2. Platón y San Agustín: Del Mundo de las Ideas a la Gracia Divina

La antropología de Platón y la de San Agustín presentan diferencias significativas en cuanto a la naturaleza del alma y su relación con el cuerpo:

  • Platón: Reitera su visión del alma como inmortal y separada, donde el cuerpo limita su pureza. El alma busca la verdad mediante el conocimiento racional y la contemplación de las Ideas.
  • San Agustín: Considera que el alma es creada por Dios y unida al cuerpo de manera esencial. Para él, el alma humana está marcada por el pecado original y necesita la gracia divina para alcanzar la salvación. Mientras Platón destaca la razón como medio para alcanzar la verdad, San Agustín prioriza el amor a Dios y la fe como caminos fundamentales.

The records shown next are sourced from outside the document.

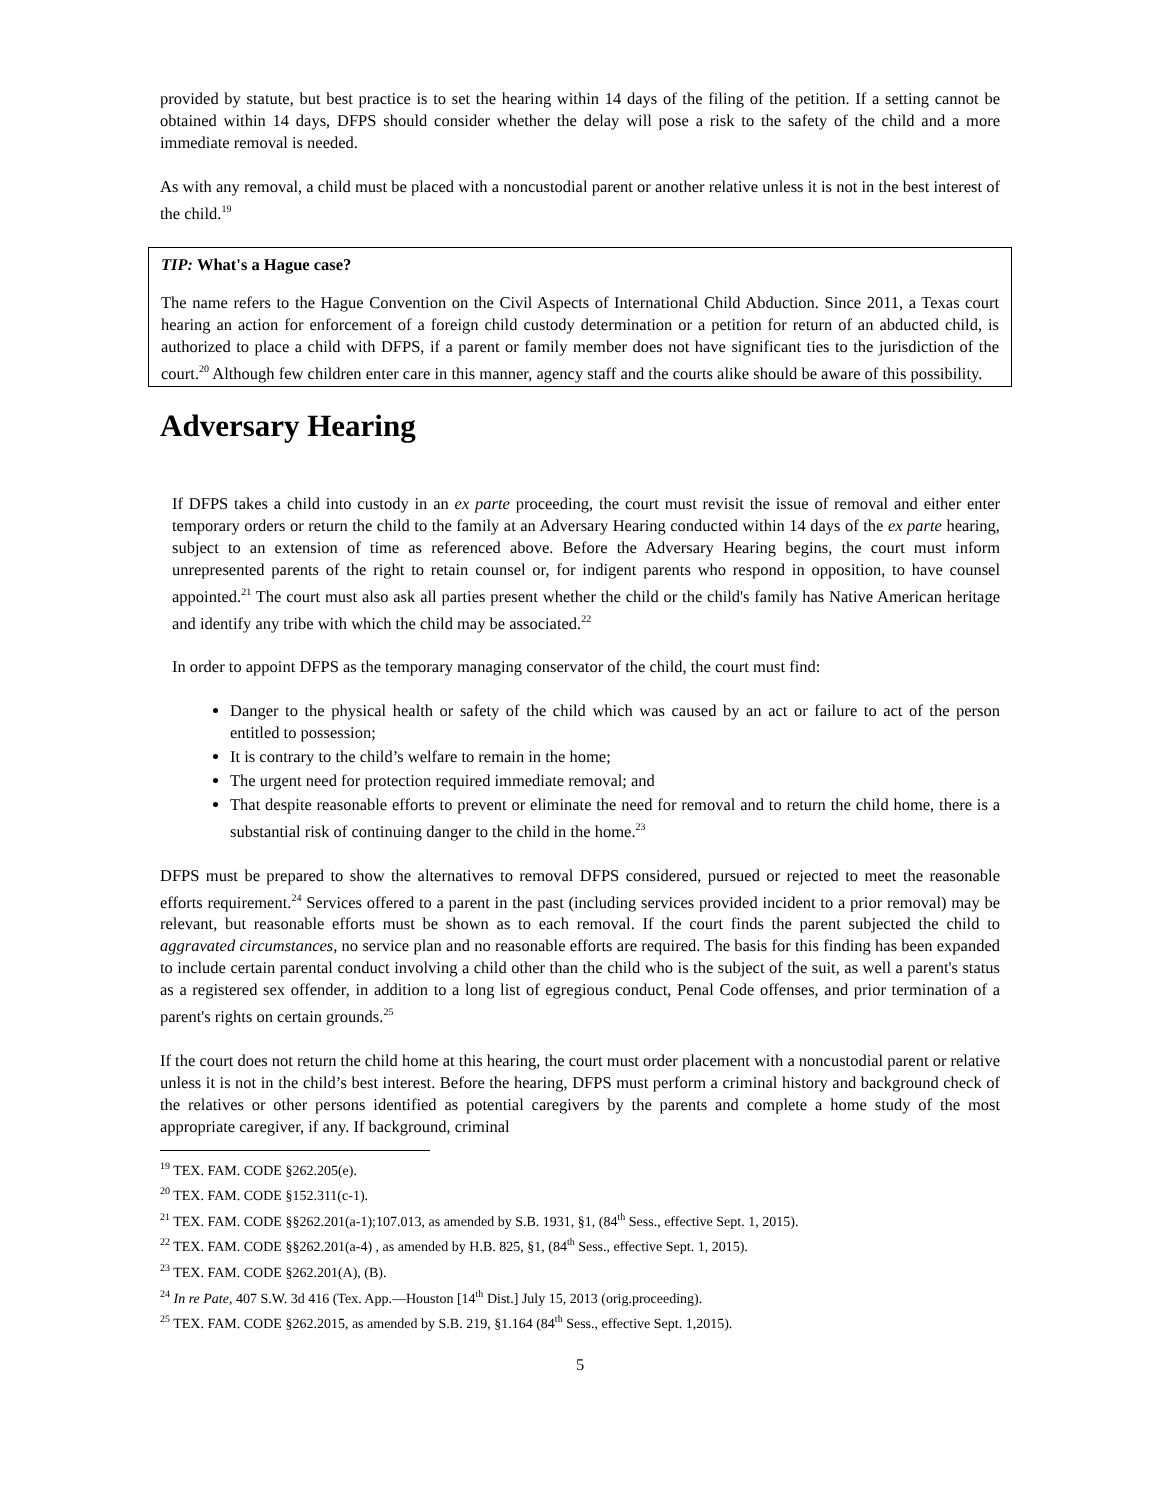provided by statute, but best practice is to set the hearing within 14 days of the filing of the petition. If a setting cannot be obtained within 14 days, DFPS should consider whether the delay will pose a risk to the safety of the child and a more immediate removal is needed.
As with any removal, a child must be placed with a noncustodial parent or another relative unless it is not in the best interest of the child.<sup>19</sup>
TIP: What's a Hague case?
The name refers to the Hague Convention on the Civil Aspects of International Child Abduction. Since 2011, a Texas court hearing an action for enforcement of a foreign child custody determination or a petition for return of an abducted child, is authorized to place a child with DFPS, if a parent or family member does not have significant ties to the jurisdiction of the court.<sup>20</sup> Although few children enter care in this manner, agency staff and the courts alike should be aware of this possibility.
Adversary Hearing
If DFPS takes a child into custody in an ex parte proceeding, the court must revisit the issue of removal and either enter temporary orders or return the child to the family at an Adversary Hearing conducted within 14 days of the ex parte hearing, subject to an extension of time as referenced above. Before the Adversary Hearing begins, the court must inform unrepresented parents of the right to retain counsel or, for indigent parents who respond in opposition, to have counsel appointed.<sup>21</sup> The court must also ask all parties present whether the child or the child's family has Native American heritage and identify any tribe with which the child may be associated.<sup>22</sup>
In order to appoint DFPS as the temporary managing conservator of the child, the court must find:
Danger to the physical health or safety of the child which was caused by an act or failure to act of the person entitled to possession;
It is contrary to the child’s welfare to remain in the home;
The urgent need for protection required immediate removal; and
That despite reasonable efforts to prevent or eliminate the need for removal and to return the child home, there is a substantial risk of continuing danger to the child in the home.<sup>23</sup>
DFPS must be prepared to show the alternatives to removal DFPS considered, pursued or rejected to meet the reasonable efforts requirement.<sup>24</sup> Services offered to a parent in the past (including services provided incident to a prior removal) may be relevant, but reasonable efforts must be shown as to each removal. If the court finds the parent subjected the child to aggravated circumstances, no service plan and no reasonable efforts are required. The basis for this finding has been expanded to include certain parental conduct involving a child other than the child who is the subject of the suit, as well a parent's status as a registered sex offender, in addition to a long list of egregious conduct, Penal Code offenses, and prior termination of a parent's rights on certain grounds.<sup>25</sup>
If the court does not return the child home at this hearing, the court must order placement with a noncustodial parent or relative unless it is not in the child’s best interest. Before the hearing, DFPS must perform a criminal history and background check of the relatives or other persons identified as potential caregivers by the parents and complete a home study of the most appropriate caregiver, if any. If background, criminal
<sup>19</sup> TEX. FAM. CODE §262.205(e).
<sup>20</sup> TEX. FAM. CODE §152.311(c-1).
<sup>21</sup> TEX. FAM. CODE §§262.201(a-1);107.013, as amended by S.B. 1931, §1, (84<sup>th</sup> Sess., effective Sept. 1, 2015).
<sup>22</sup> TEX. FAM. CODE §§262.201(a-4) , as amended by H.B. 825, §1, (84<sup>th</sup> Sess., effective Sept. 1, 2015).
<sup>23</sup> TEX. FAM. CODE §262.201(A), (B).
<sup>24</sup> In re Pate, 407 S.W. 3d 416 (Tex. App.—Houston [14<sup>th</sup> Dist.] July 15, 2013 (orig.proceeding).
<sup>25</sup> TEX. FAM. CODE §262.2015, as amended by S.B. 219, §1.164 (84<sup>th</sup> Sess., effective Sept. 1,2015).
5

3. Aristóteles y San Agustín: Razón frente a Fe

La antropología de Aristóteles y la de San Agustín presentan diferencias fundamentales en su visión del alma y la naturaleza humana:

  • Aristóteles: Concibe al ser humano como una unidad de alma y cuerpo, donde el alma es el principio de vida que se expresa en funciones vegetativas, sensitivas y racionales. La felicidad se logra mediante el ejercicio de la razón y las virtudes.
  • San Agustín: Ve al ser humano marcado por el pecado original, donde la voluntad está dañada y solo puede ser redimida por la gracia divina. Para Agustín, la verdadera felicidad y el propósito humano solo se alcanzan a través del amor y la unión con Dios.

En conclusión, mientras Aristóteles destaca la razón y la virtud ética, Agustín subraya la importancia de la fe y la gracia para la salvación.